— START Page excerpt —

Can You Really Trust A Story?

How did you make your last decision to buy
something?

Who did you ask for advice or recommendations?

When I think about the last few times I made a
buying decision (booking tickets for our vacation
for example) I definitely asked for other
opinions. I did some research on-line, I asked
friends and family and then I went ahead and found
the best deal and booked the flights.

In truth, I was listening to other people’s
stories.

And we do this all the time.

It’s inconceivable to go ahead and spend money
(especially large amounts!) without first checking
out some other stories about the item we are
looking to buy.

So, how do we know that we can trust the story?

Last week my son (he’s 8!) told a great story. He
told his best friend’s mother that we were moving
to America; that we had decided to go and live
there for at least two years.

Later she said to me,”how wonderful, how
exciting; how brave of you to relocate the whole
family and take such a huge step…and to try
America, how fantastic!”

I thought she was being a little dramatic. I mean
a two week vacation in the U.S. does not exactly
equate to such a huge step, to such wonder and
bravery!

— END Page excerpt —
— START Supplied material —

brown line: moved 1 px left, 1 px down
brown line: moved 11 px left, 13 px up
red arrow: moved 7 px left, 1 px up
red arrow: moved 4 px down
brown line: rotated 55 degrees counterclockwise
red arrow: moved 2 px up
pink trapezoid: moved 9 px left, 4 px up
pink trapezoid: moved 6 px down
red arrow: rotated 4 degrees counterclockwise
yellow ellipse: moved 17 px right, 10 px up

— END Supplied material —
— START Supplied material —

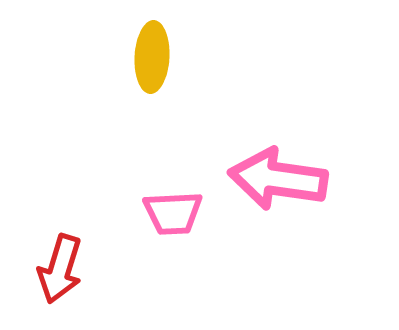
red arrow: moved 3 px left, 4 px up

— END Supplied material —

## Tasks for this exercise
(1) Update the blog post from "So, how do we" to "least two years.", changing "two years" to "three years".
(2) In the blog post, whom did the son tell that the family was moving to America?
(3) Please carry on the blog post from its last sentence.
The items aren't needed for anything that comes next.

## Exercise results
(1)
So, how do we know that we can trust the story?

Last week my son (he’s 8!) told a great story. He
told his best friend’s mother that we were moving
to America; that we had decided to go and live
there for at least three years.

(2) His best friend's mother.

(3)
I looked at her strangely and after a few minutes
of this kind of back and forth bantering, we
realized that there was some kind of
misunderstanding.

Then she told me what my son had told her and we
started laughing!

My son and I had a little conversation about the
difference between embellishment, imagination and
truth!

And it got me thinking – how do you really trust a
story?

We have fast food joints setting up a salad bar
and marketing themselves as the healthy food
option.

And every second ‘guru’ on-line is promising
amazing fame and fortune in a matter of days and
just a few clicks.

So what story do we trust?

Well, this might sound radical. It may sound a bit
strange. But it works.

If you really listen to the story, you know.

Authenticity is recognizable a mile away. You
can’t miss it if you’re really listening, if
you’re really watching.

When a person tells a story from the heart, you
can feel it. The energy is completely different
and the message penetrates in a physical way. You
get that gut feeling and it sounds something like
a sigh.

You immediately get the feeling and the thought
appears that tells you “now this I can trust.”

Try it. Next time someone tells you a story, pay
attention to how you feel, to your energy and your
thoughts. You’ll know if it’s true. You’ll know
if you can trust the story.

So, you might be wondering about how this works
with creative 8 year olds?! Well, the truth is, I
think he actually believed it when he told it!
He’s so excited about our upcoming vacation and
all that we plan to do there, it feels to him like
we’ll be away for years! Or perhaps it was
wishful thinking!

I’d love to hear more about the stories you can
and can’t trust…
Comment below!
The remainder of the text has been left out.